Controlling root penetration in electron beam welding by a through-current feedback

Abstract

Electron beam (EB) welding is a keyhole welding process in which the kinetic energy of focused electrons is converted into the heat required for welding. When a full penetration weld is achieved in keyhole EB welding, a small part of the electrons from the electron beam pass through the workpiece via the open keyhole at the root side of the weld. These electrons provide a charge whose current value can be measured, namely, the through-current. The aim of this study was to develop and build a control system integrated in the EB welding machine that enables the maintenance of complete root penetration in EB welding by means of an adaptive control system. The adaptation was performed with closed-loop feedback equipment that simultaneously measures the electrons passing through the workpiece via the keyhole (transmitted through-current) and adjusts the required beam current parameter relative to the through-current measured during welding. The results of the welding tests demonstrated the functionality of the developed control system and the suitability of the concept itself.
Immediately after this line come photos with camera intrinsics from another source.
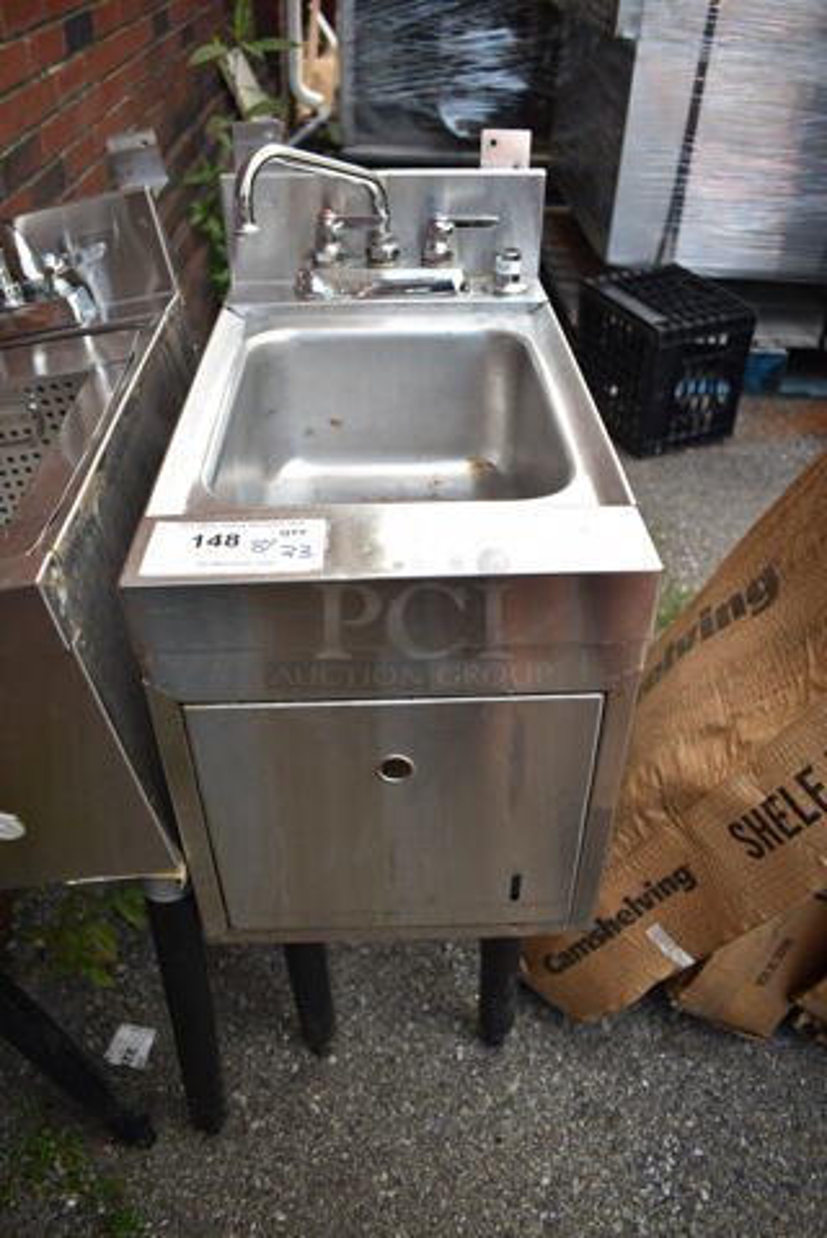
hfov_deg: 48.0
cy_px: 619
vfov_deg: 67.4
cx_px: 414
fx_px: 929
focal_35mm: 27
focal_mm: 18
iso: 100
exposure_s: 1/60
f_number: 4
For example, in a welding test run in which the thickness of the test piece was linearly increased from 10 to 12 mm, the control system was able to react and regulate the welding power required for complete root penetration along the whole thickness range. In the above case, the test results showed that based on the measured through-current data, the control system instantaneously increased the amount of beam current required during welding linearly with increasing thickness of the plate to be welded.